The Department of Justice collected over $3 billion from civil cases involving alleged False Claims Act violations in 2019, according to a Jan. 9 announcement.
It was the 10th consecutive year that the DOJ's civil healthcare fraud settlements and judgments surpassed $2 billion. Cases involving drug and medical device manufacturers, managed care providers, hospitals, pharmacies, hospice organizations, laboratories and physicians accounted for $2.6 billion paid to the federal government.
Five DOJ cases that involved ASCs:
1. The DOJ sued an Orlando, Fla.-based urologist and the outpatient surgery center where he performed procedures over an alleged $3 million kickback scheme.
2. Sacramento, Calif.-based Sutter Health and a three-surgeon cardiovascular group together paid the government over $46 million to settle allegations that they violated Stark Law.
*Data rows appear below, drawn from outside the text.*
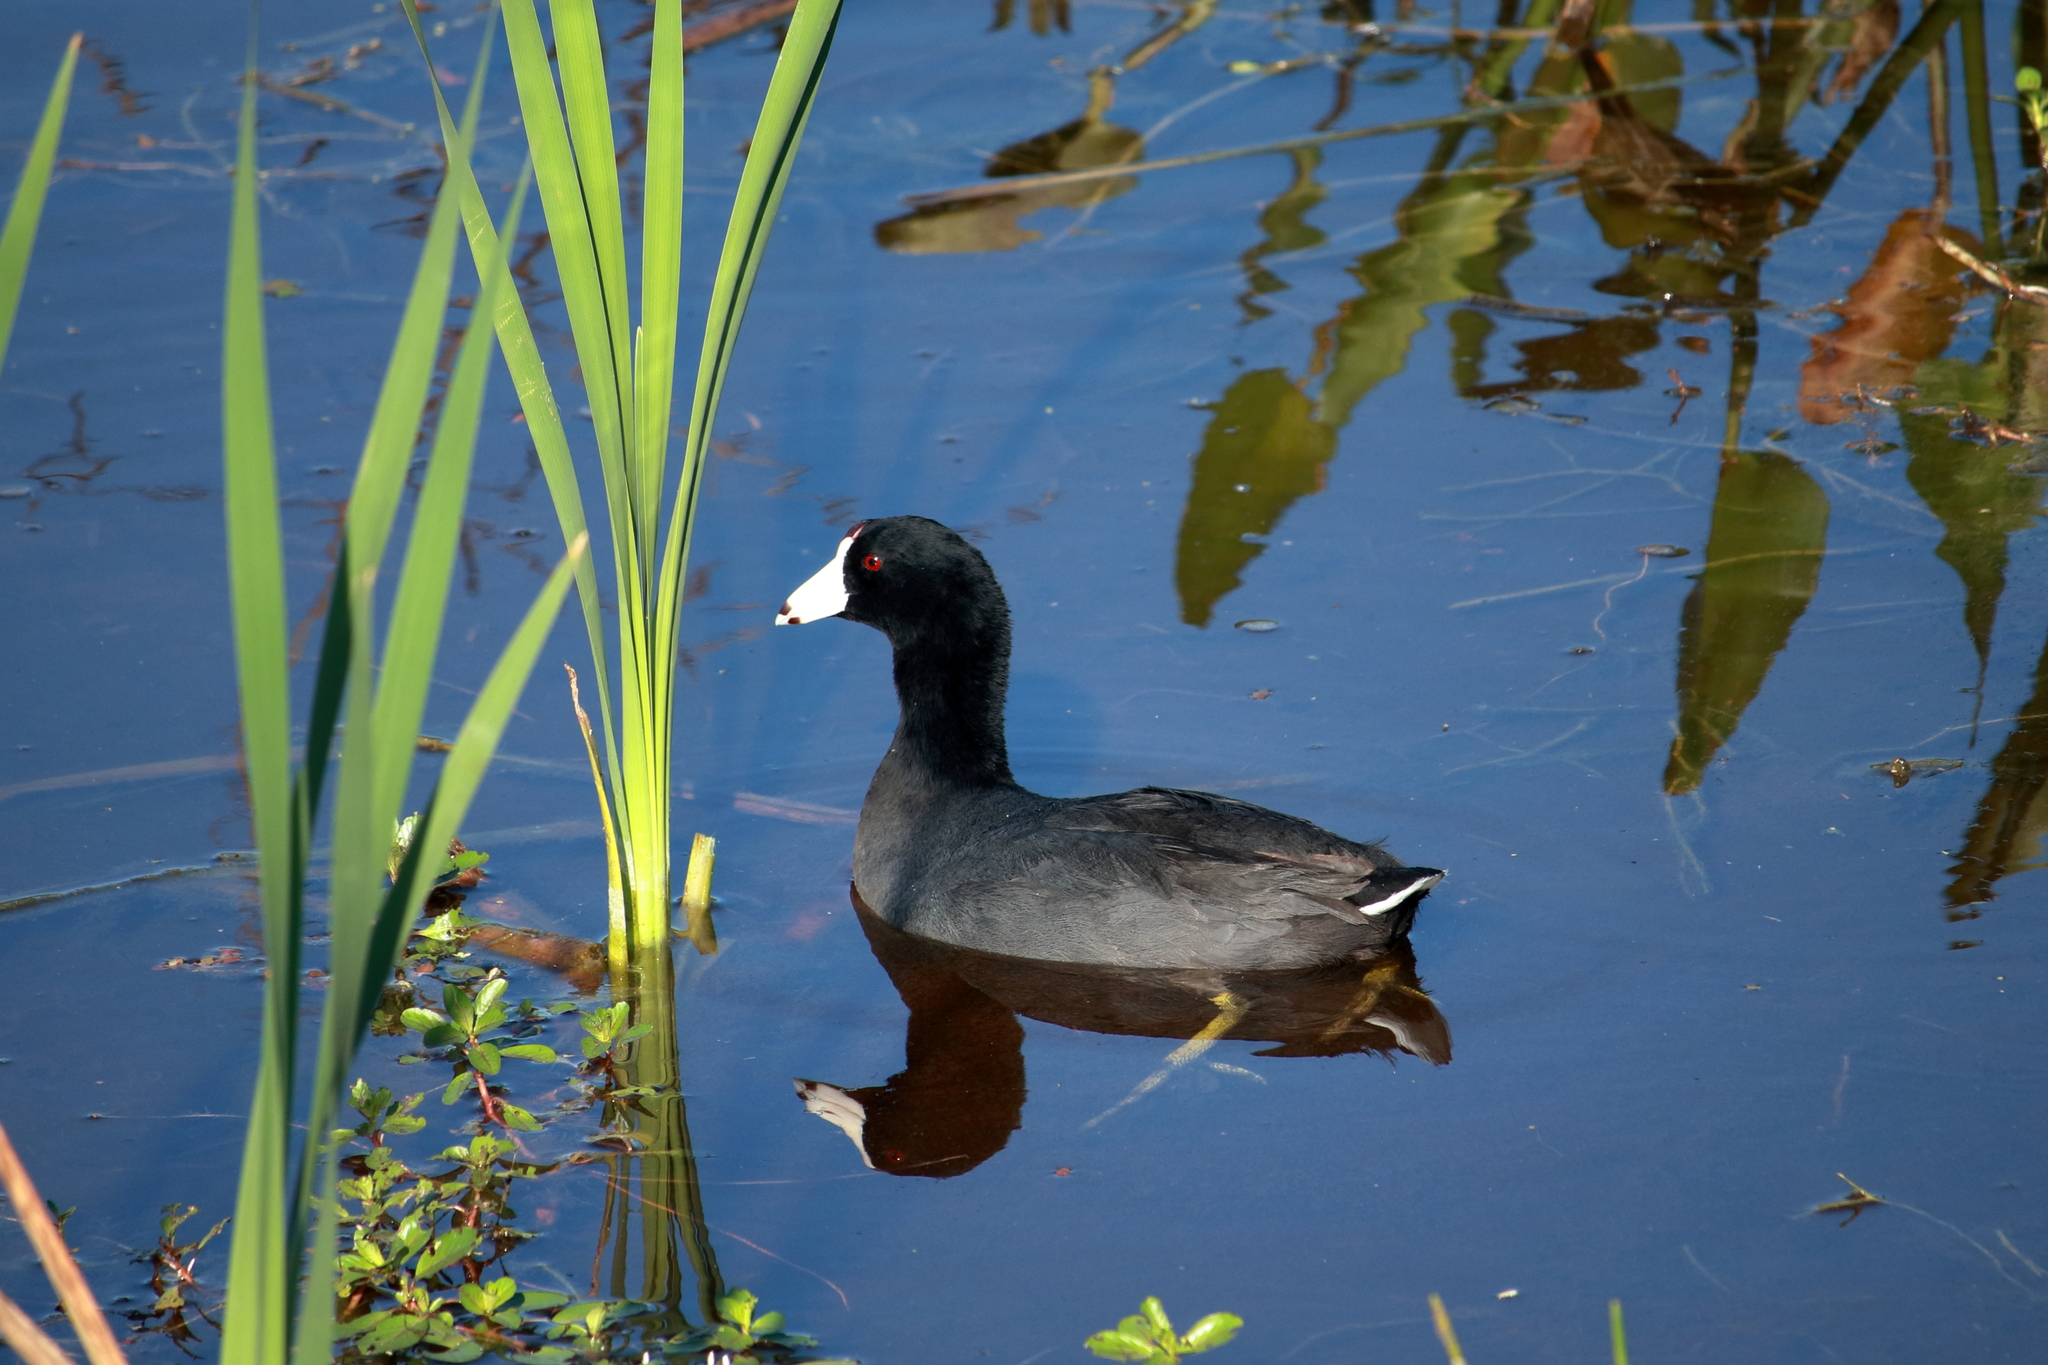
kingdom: Animalia
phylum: Chordata
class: Aves
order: Gruiformes
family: Rallidae
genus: Fulica
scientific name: Fulica americana
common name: American coot
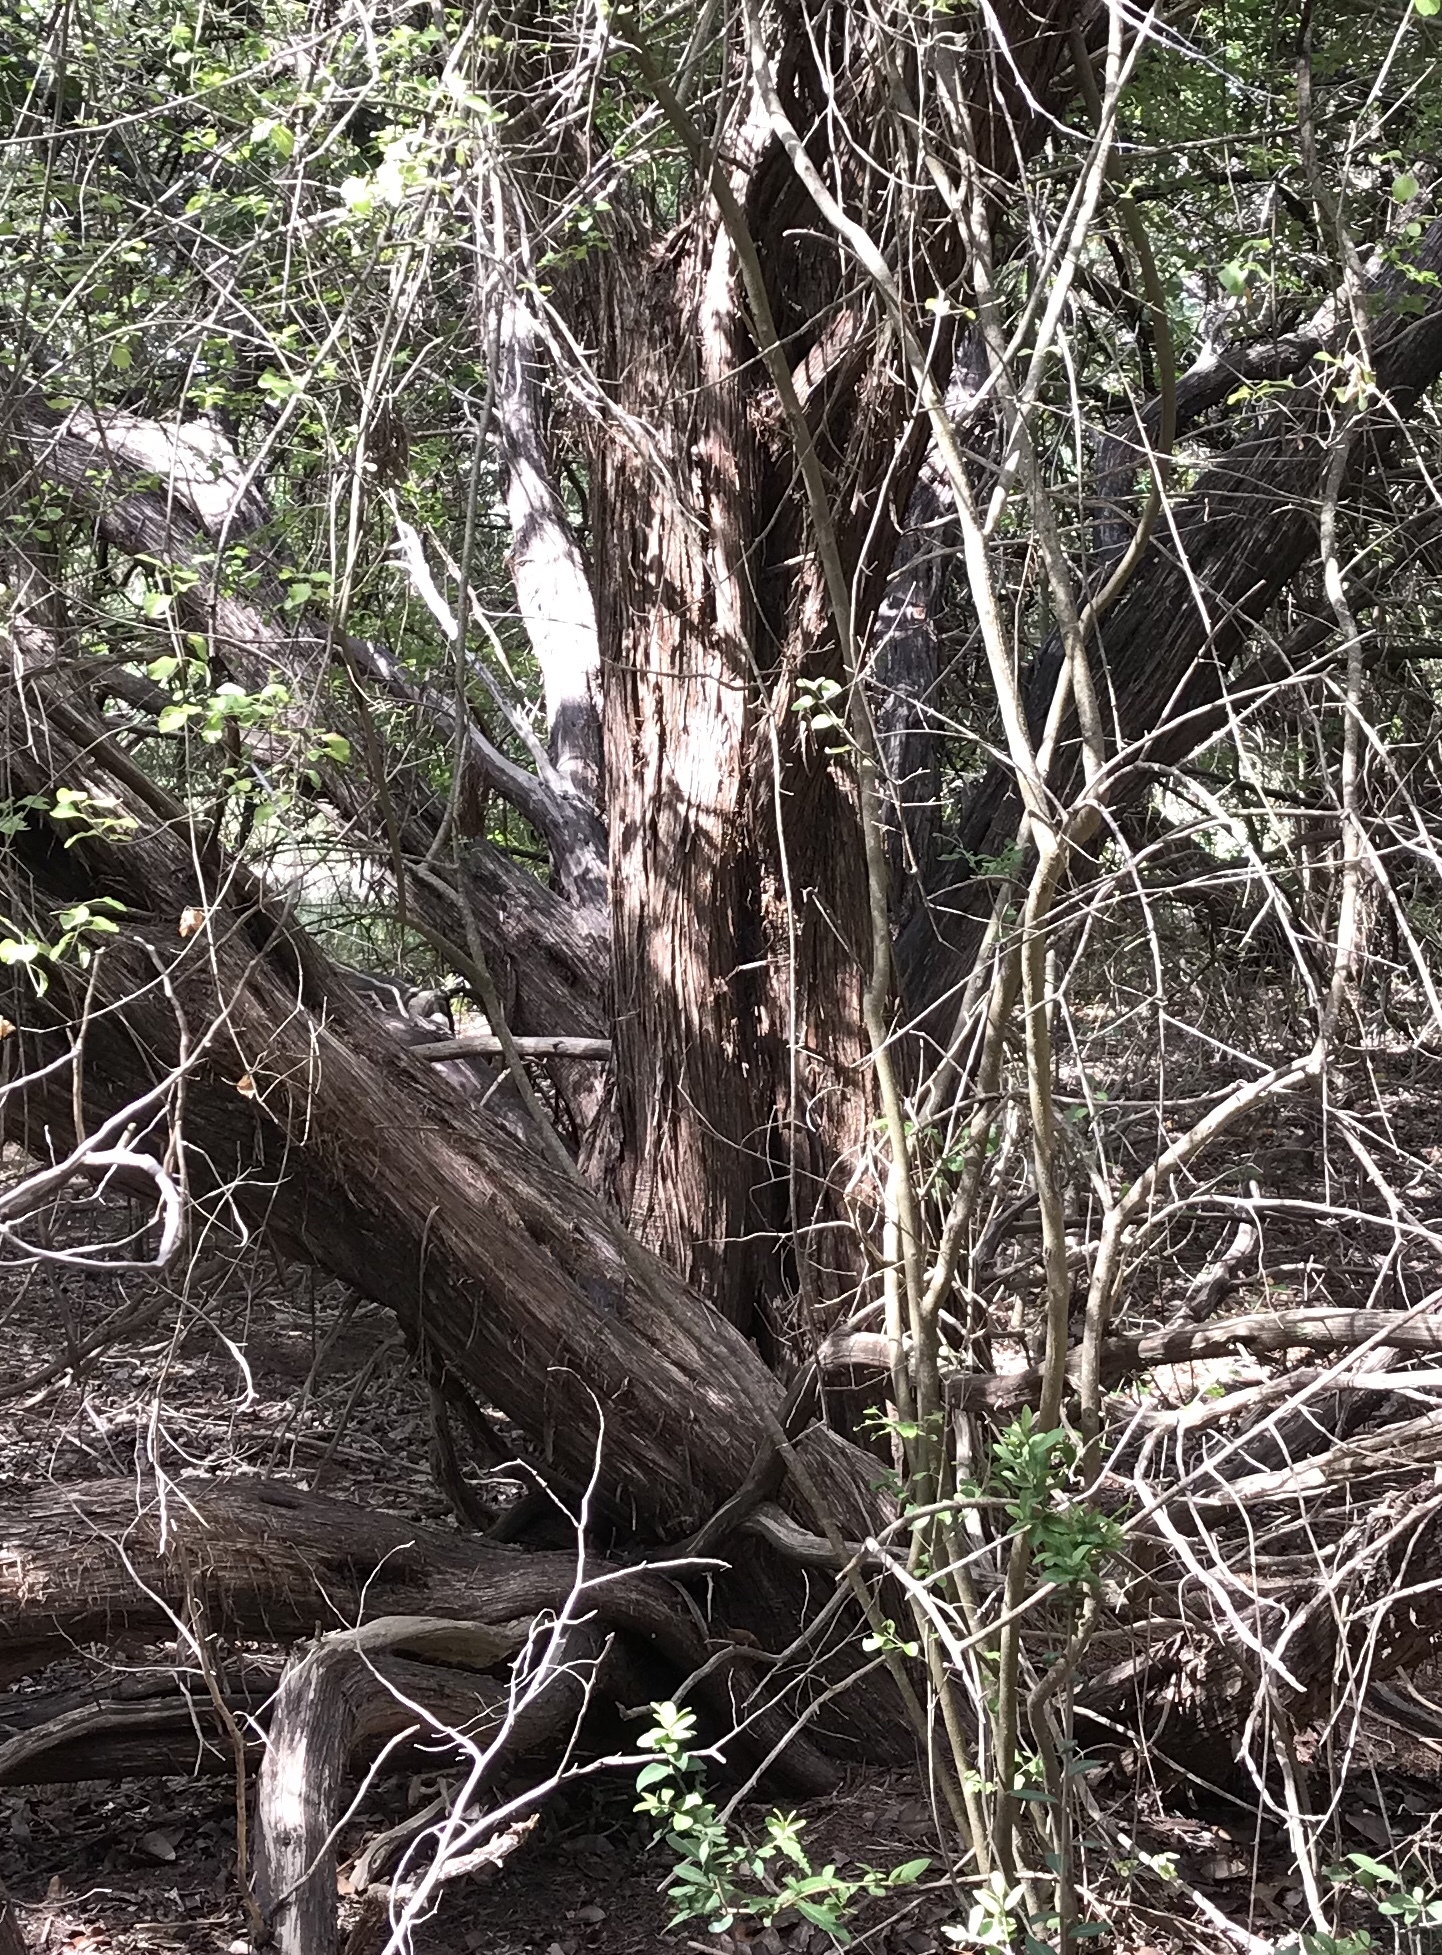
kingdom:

3. Dallas-based Tenet Healthcare planned to pay around $66 million to settle a lawsuit alleging False Claims Act, Anti-Kickback Statute and Stark Law violations for services performed at one of its hospitals.
4. Retina Institute of California Medical Group and seven other defendants — including San Gabriel (Calif.) Ambulatory Surgery Center — paid $6.65 million to settle allegations that they defrauded Medicare and Medicaid, though they did not admit liability.
5. Dallas-based Guardian Pharmacy Services — the manufacturer of a compounded solution at the center of 60 lawsuits — reached a settlement with the federal government. In the dozens of lawsuits filed, patients alleged Guardian's solution caused vision damage within weeks after it was injected during procedures at Medical City Surgery Park Central, formerly Park Central Surgical Center, and Key-Whitman Eye Center, both in the Dallas area.